What is needed is some pretty powerful works of art that do not follow the party line, and we do have a few of those, but equally important are writings that explain what is going on in clear and powerful terms so that the grip that politics has on art can be loosened in the mainstream culture. This book is a promising attempt, but we need a lot more. We need writers that have, not only enthusiasm and good instincts, but also the intellectual skills to make the argument very strongly.

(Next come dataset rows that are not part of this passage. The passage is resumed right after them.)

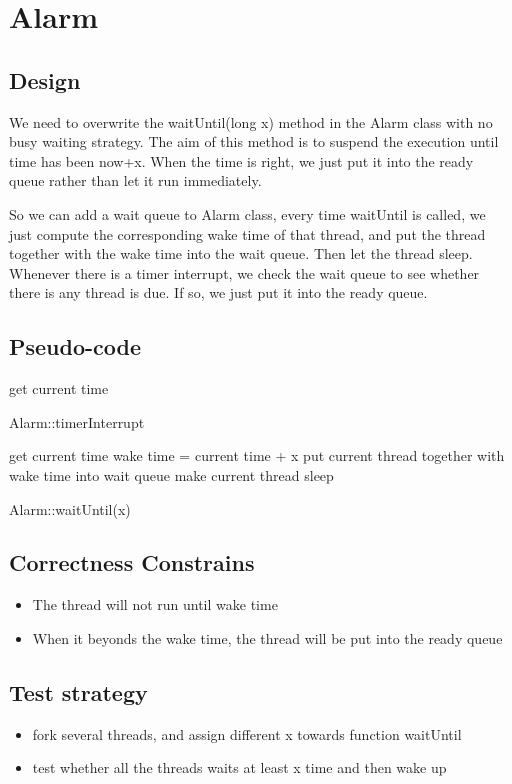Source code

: \documentclass[a4paper,10pt]{article}
\begin{document}
\section{Alarm}

\subsection {Design}

We need to overwrite the waitUntil(long x) method in the Alarm class with no busy waiting strategy. The aim of this method is to suspend the execution until time has been now+x. When the time is right, we just put it into the ready queue rather than let it run immediately.

So we can add a wait queue to Alarm class, every time waitUntil is called, we just compute the corresponding wake time of that thread, and put the thread together with the wake time into the wait queue. Then let the thread sleep. Whenever there is a timer interrupt, we check the wait queue to see whether there is any thread is due. If so, we just put it into the ready queue.

\subsection {Pseudo-code}

\begin{algorithm}
get current time\;
\caption{Alarm::timerInterrupt}
\end{algorithm}

\begin{algorithm}
get current time\;
wake time = current time + x\;
put current thread together with wake time into wait queue\;
make current thread sleep
\caption{Alarm::waitUntil(x)}
\end{algorithm}
\subsection{Correctness Constrains}
\begin{itemize}
\item The thread will not run until wake time
\item When it beyonds the wake time, the thread will be put into the ready queue
\end{itemize}

\subsection {Test strategy}
\begin{itemize}
\item fork several threads, and assign different x towards function waitUntil
\item test whether all the threads waits at least x time and then wake up
\end{itemize}
\end{document}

Let's end with a quote from Amari's Wall Street Journal excerpt that gives some sense of his approach:

Soon after seizing power in 1979, Iran’s new Islamist regime set about transforming the country’s identity by staging a “cultural revolution.” Followers of the Ayatollah Khomeini temporarily closed the universities, purged thousands of ideologically suspect faculty and students and rewrote the curriculum wholesale.
My mother, then an art student in Tehran, remembers how the revolutionaries raided the country’s great libraries, using markers to cross out offensive images in the art books. The nascent Islamic Republic was fighting a bloody war against Iraq at the time, but there was also a battle on the home front: against Hellenistic sculpture, the Renaissance nude and American cinema.
Growing up in that climate alerted me to the power of great art. Khomeini’s regime was a seemingly omnipotent police state that claimed to derive legitimacy from Almighty God. Yet it was somehow fearful of the human form (and the human soul) as represented by, say, Titian.
There was some connection between beauty and freedom—a link I only made years later after immigrating to the U.S. as a teenager. The mullahs resorted to censorship and violence to sever that connection. But in the Free World today it has been severed, not by any repressive regime, but by the art world itself.
Art is at its best, not when it aligns itself with one political vision or the other, but when it rejects the political in favor of the aesthetic. So let's have a contemporary example of that. Here is a piece by György Kurtág for string quartet, Officium breve in memoriam Andreae Szervanszky, Op. 28. Blogger doesn't want to embed so you have to follow the link:

6 comments:

Anonymous said...

I think music is an entirely different story, and I don't see identity politics playing much of a role in its development. The turn to complexity in American music was "engineered" by the CIA as a PR against the USSR (read Taruskin for an explanation). Nothing to do with progressive politics. In general, the relation between aesthetics and politics in music is much more complex than what you suggest. After all, the two major composers whose art has been the most influenced by politics are Beethoven and Shostakovich.

Bryan Townsend said...

Some very good points, of course. I wasn't so much presenting my own theory as doing a review of the book. Yes, music and politics have a very complex relationship and Beethoven and Shostakovich are excellent examples of that. The post-war move towards complexity was certainly funded in Europe by the CIA, but in the US itself?

Anonymous said...

Barber, Thomson, Copland all took money from the CIA, but the bulk of it went to painters (Pollock, Rothko) and institutions like MOMA. I am not passing any judgment by the way. Artists take money where they can and it doesn't imply their art becomes propaganda. But it's the rare art that does not speak to and of its political context.

Bryan Townsend said...

Interesting--I will have to look into that! Yes, artists do take money where they can and some of it is more influential than other on what is created. Renaissance patrons were very specific sometimes.

Marc in Eugene said...

I don't disagree really with any of your observations, Bryan, although I am closer to half way through than to finishing the Ahmari book. Some people write well when the form is that of an essay or article but their work doesn't 'scale up' to book form, for any number of reasons, I expect; who knows. Perhaps the more rewarding Ahmari book is yet to come.

Bryan Townsend said...

Marc, please give us your thoughts when you have finished the book.